§ **TASK GOAL**
Every record is to be printed exactly as written, and any picture in it is skipped.

Detected change data
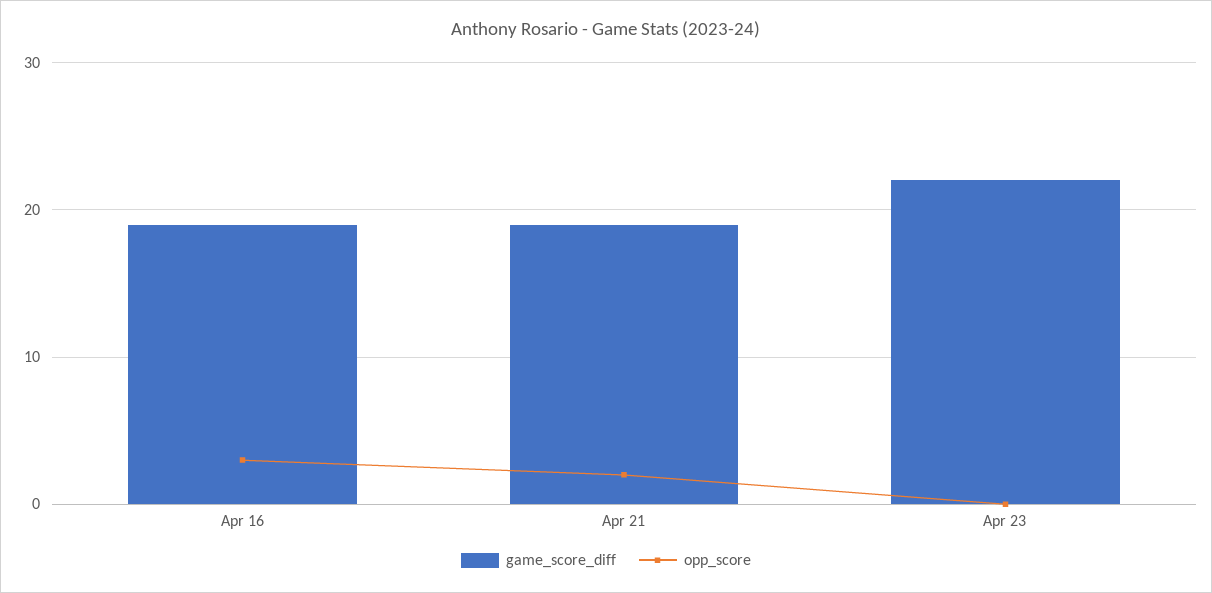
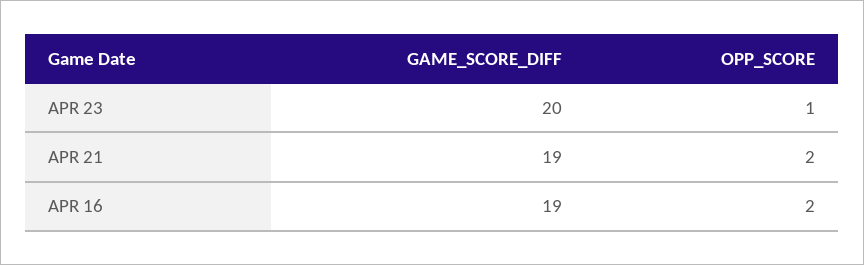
  {
    "game_score_diff": {
      "Apr 16": 19,
      "Apr 21": 19,
-     "Apr 23": 22
+     "Apr 23": 20
    },
    "opp_score": {
-     "Apr 16": 3,
+     "Apr 16": 2,
      "Apr 21": 2,
-     "Apr 23": 0
+     "Apr 23": 1
    }
  }

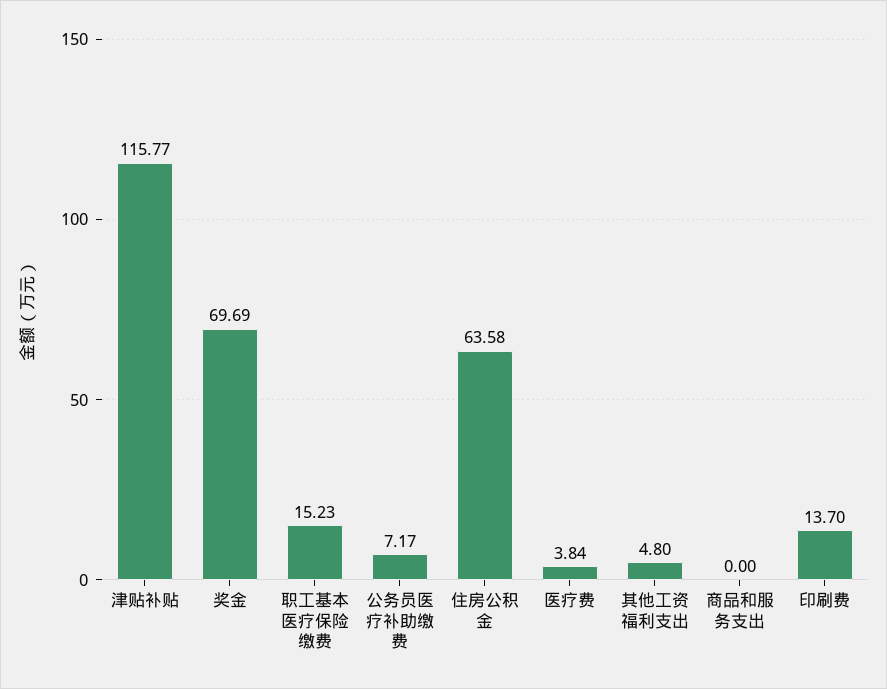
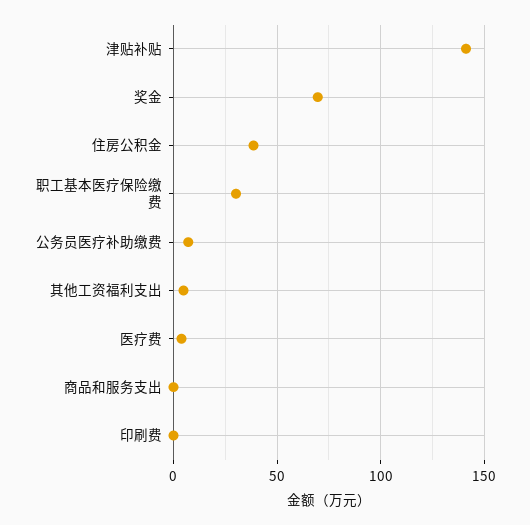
  {
-   "津贴补贴": 115.77,
+   "津贴补贴": 140,
    "奖金": 69.69,
-   "职工基本医疗保险缴费": 15.23,
+   "职工基本医疗保险缴费": 30,
    "公务员医疗补助缴费": 7.17,
-   "住房公积金": 63.58,
+   "住房公积金": 40,
    "医疗费": 3.84,
    "其他工资福利支出": 4.8,
    "商品和服务支出": 0,
-   "印刷费": 13.7
+   "印刷费": 0
  }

§ **WRITTEN SOLUTION**
  {
    "game_score_diff": {
      "Apr 16": 19,
      "Apr 21": 19,
-     "Apr 23": 22
+     "Apr 23": 20
    },
    "opp_score": {
-     "Apr 16": 3,
+     "Apr 16": 2,
      "Apr 21": 2,
-     "Apr 23": 0
+     "Apr 23": 1
    }
  }

  {
-   "津贴补贴": 115.77,
+   "津贴补贴": 140,
    "奖金": 69.69,
-   "职工基本医疗保险缴费": 15.23,
+   "职工基本医疗保险缴费": 30,
    "公务员医疗补助缴费": 7.17,
-   "住房公积金": 63.58,
+   "住房公积金": 40,
    "医疗费": 3.84,
    "其他工资福利支出": 4.8,
    "商品和服务支出": 0,
-   "印刷费": 13.7
+   "印刷费": 0
  }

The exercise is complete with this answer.